To streamline the process of using LLMs, Dai and Zandigohar created RAGulate, a retrieval-augmented generation framework that integrates transcription factor predictions with experimental datasets and biomedical literature. The framework also generates relevant questions for LLMs to produce the most accurate description about the transcription factors and target genes in question in a specific context. Built on NVIDIA DGX Spark’s GPU-accelerated embedding and reranking tools, the team demonstrated that RAGulate improves the biological plausibility of LLM answers and facilitates the prioritization of regulators and their targets for experimental validation.
With the NVIDIA AI supercomputer, Dai’s team aims to accelerate biological discovery by creating an automated system that improves the reliability of LLM responses and reduces false information.
Extending opportunities
Part of the motivation of this research was from a collaboration with other biomedical researchers’ wet labs. Dai is also collaborating with UIC Department of Biochemistry and Molecular Genetics Benjamin Goldberg Professor and Head Jalees Rehman, who is a co-author on the recently published scRegulate journal article. The article was published in Bioinformatics in December of 2025.

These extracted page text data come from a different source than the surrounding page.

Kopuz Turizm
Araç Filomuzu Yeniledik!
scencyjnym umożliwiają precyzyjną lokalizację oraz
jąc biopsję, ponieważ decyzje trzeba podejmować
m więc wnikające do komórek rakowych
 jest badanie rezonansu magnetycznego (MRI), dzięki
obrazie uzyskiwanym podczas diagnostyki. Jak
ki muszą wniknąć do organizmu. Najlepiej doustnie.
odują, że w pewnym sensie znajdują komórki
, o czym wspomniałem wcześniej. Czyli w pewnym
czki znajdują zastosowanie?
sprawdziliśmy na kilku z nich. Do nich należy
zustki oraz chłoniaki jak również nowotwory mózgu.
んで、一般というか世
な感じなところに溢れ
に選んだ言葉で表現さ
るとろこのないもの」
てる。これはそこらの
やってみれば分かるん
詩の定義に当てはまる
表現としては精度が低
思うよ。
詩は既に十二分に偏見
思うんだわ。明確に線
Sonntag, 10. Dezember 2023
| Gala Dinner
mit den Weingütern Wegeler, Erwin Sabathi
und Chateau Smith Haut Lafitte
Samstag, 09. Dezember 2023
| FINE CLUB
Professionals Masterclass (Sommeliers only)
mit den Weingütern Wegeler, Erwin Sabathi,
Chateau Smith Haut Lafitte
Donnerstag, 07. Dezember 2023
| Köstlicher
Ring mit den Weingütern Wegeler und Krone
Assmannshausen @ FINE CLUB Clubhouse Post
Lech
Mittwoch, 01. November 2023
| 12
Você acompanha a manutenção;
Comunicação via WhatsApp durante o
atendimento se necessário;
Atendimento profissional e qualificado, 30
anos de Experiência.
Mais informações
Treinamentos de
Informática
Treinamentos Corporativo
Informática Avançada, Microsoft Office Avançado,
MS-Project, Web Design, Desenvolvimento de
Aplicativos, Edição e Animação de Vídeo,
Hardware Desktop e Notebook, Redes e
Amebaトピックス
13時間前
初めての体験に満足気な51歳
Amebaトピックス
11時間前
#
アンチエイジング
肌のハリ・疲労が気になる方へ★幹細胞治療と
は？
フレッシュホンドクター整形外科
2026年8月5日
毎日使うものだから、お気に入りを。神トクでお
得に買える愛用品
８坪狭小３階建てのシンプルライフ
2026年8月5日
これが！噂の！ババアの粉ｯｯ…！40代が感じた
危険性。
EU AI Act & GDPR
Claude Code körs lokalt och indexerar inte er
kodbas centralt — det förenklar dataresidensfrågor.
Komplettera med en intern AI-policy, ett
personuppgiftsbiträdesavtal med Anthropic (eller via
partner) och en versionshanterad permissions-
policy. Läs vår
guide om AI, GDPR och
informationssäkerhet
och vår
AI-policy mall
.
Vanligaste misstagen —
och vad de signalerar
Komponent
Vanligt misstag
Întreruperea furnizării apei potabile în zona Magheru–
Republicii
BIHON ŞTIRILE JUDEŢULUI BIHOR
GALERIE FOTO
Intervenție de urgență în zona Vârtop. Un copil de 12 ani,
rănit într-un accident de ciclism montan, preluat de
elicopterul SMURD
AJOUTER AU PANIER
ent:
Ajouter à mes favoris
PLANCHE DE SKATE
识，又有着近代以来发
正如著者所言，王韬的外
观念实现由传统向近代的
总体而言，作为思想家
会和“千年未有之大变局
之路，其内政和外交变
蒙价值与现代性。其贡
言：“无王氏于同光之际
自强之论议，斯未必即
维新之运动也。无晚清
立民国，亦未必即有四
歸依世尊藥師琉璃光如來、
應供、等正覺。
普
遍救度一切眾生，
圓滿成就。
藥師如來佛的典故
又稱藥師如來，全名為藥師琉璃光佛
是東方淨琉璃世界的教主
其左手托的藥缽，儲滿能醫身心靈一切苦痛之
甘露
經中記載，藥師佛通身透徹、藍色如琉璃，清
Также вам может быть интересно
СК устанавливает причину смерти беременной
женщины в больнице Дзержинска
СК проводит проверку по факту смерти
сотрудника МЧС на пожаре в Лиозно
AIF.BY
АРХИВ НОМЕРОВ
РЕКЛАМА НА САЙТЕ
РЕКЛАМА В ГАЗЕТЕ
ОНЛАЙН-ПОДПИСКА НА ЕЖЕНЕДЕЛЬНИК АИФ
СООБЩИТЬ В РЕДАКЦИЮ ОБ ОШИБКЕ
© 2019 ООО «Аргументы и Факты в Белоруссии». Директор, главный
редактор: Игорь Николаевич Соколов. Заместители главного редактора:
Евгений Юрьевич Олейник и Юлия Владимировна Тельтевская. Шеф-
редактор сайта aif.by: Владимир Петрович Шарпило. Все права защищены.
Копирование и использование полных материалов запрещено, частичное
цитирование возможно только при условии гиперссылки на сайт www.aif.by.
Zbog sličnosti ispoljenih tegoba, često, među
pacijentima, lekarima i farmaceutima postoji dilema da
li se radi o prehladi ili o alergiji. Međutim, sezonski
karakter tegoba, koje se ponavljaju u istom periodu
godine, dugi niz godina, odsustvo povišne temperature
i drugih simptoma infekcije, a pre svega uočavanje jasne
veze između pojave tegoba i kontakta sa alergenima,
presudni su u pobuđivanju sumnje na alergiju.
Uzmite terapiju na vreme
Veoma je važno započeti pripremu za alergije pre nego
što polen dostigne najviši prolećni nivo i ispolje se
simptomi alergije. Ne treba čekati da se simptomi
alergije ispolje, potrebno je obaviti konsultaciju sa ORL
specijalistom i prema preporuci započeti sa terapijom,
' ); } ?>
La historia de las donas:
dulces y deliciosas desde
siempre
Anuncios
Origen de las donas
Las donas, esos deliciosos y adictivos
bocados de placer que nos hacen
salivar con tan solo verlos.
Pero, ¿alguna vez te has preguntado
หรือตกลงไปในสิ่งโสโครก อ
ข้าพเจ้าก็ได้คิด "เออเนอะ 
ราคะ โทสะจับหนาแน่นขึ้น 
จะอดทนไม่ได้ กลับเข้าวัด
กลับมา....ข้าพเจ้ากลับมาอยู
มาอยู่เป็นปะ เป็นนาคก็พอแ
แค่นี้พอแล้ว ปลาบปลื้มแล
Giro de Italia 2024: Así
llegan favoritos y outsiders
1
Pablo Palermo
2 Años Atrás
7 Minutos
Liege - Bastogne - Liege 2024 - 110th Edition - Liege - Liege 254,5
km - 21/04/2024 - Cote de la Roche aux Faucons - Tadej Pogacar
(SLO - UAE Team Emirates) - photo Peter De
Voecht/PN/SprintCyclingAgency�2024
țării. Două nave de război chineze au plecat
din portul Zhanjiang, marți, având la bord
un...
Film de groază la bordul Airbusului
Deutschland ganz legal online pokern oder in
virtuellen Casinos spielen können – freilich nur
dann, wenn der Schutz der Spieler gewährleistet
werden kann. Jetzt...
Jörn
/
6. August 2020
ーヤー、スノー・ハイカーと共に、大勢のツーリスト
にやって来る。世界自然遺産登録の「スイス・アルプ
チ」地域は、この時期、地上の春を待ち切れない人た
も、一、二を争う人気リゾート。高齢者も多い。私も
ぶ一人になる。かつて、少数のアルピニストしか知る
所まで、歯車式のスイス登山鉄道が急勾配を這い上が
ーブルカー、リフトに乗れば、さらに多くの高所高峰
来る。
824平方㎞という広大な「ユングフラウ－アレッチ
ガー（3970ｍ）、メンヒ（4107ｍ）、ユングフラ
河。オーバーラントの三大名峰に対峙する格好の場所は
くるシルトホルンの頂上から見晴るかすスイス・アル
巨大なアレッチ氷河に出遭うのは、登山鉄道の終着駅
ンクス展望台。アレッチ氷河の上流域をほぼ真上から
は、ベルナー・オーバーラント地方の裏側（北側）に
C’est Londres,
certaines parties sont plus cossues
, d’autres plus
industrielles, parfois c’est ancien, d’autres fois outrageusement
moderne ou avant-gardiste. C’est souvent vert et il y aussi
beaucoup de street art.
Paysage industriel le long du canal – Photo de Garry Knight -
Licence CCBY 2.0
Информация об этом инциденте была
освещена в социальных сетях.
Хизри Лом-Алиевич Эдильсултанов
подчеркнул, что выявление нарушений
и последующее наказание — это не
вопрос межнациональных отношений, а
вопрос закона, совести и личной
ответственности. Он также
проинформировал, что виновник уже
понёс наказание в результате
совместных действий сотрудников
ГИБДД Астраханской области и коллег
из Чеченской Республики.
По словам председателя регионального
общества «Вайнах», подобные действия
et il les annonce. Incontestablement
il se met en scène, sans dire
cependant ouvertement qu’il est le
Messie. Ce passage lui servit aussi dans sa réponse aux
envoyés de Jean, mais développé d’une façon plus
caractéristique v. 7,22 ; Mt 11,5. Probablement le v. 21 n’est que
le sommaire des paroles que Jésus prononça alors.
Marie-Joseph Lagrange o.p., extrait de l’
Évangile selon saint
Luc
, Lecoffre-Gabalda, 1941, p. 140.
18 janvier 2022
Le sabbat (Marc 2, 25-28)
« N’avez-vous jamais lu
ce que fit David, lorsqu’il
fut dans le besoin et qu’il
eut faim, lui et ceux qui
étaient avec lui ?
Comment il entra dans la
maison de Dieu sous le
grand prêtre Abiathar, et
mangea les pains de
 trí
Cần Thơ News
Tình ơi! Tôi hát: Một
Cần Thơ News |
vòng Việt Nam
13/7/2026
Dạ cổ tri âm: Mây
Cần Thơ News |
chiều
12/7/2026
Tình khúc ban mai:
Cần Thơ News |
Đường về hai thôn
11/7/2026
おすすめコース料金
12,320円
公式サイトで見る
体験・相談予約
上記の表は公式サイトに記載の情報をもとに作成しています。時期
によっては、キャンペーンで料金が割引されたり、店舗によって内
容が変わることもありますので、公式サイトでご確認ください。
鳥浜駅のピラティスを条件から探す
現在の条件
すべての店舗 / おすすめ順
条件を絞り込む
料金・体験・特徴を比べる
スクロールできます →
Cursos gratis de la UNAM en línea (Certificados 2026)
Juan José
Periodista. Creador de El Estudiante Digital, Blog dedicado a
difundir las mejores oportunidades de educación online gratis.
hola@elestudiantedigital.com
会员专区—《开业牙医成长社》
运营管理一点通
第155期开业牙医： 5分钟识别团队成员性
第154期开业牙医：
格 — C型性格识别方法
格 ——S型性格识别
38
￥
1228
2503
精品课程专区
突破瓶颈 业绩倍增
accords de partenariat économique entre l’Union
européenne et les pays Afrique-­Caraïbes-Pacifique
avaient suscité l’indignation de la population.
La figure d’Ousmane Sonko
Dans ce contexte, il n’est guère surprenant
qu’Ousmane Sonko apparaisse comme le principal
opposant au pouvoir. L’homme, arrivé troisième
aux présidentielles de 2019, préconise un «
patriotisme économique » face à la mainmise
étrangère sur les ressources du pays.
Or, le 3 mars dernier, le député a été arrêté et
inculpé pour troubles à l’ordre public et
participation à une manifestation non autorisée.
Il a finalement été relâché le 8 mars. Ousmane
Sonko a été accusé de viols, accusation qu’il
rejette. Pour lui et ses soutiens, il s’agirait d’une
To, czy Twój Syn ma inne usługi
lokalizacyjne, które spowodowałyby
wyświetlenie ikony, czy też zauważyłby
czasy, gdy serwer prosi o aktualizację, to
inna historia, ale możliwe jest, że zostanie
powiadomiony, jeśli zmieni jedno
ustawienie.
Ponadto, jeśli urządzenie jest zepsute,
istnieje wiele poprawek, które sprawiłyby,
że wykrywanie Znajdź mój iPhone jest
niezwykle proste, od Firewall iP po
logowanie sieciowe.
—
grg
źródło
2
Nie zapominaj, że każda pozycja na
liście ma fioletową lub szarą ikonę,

“We are currently studying the molecular mechanisms underlying uterine fibroids and hernias using single nucleus multi-omics approaches,” Dai said. “By combining our computational prediction model with a decision-supporting system like RAGulate, we hope to identify key drivers of disease progression and ultimately contribute to therapeutic target discovery.”
These projects are supported by the three funded R01 grants jointly with Dr. Serdar Bulun, Northwestern University Department of Obstetrics and Gynecology Chair and John J. Sciarra Professor of Obstetrics and Gynecology, and his team.
Dai’s broader goal is to expand these AI-powered tools to investigate skin wound healing, including identifying therapeutic targets to enhance tissue repair in diabetic patients, who often experience impaired healing. The NVIDIA AI supercomputer will continue to advance AI-driven biomedical engineering research and strengthen research capacity at UIC.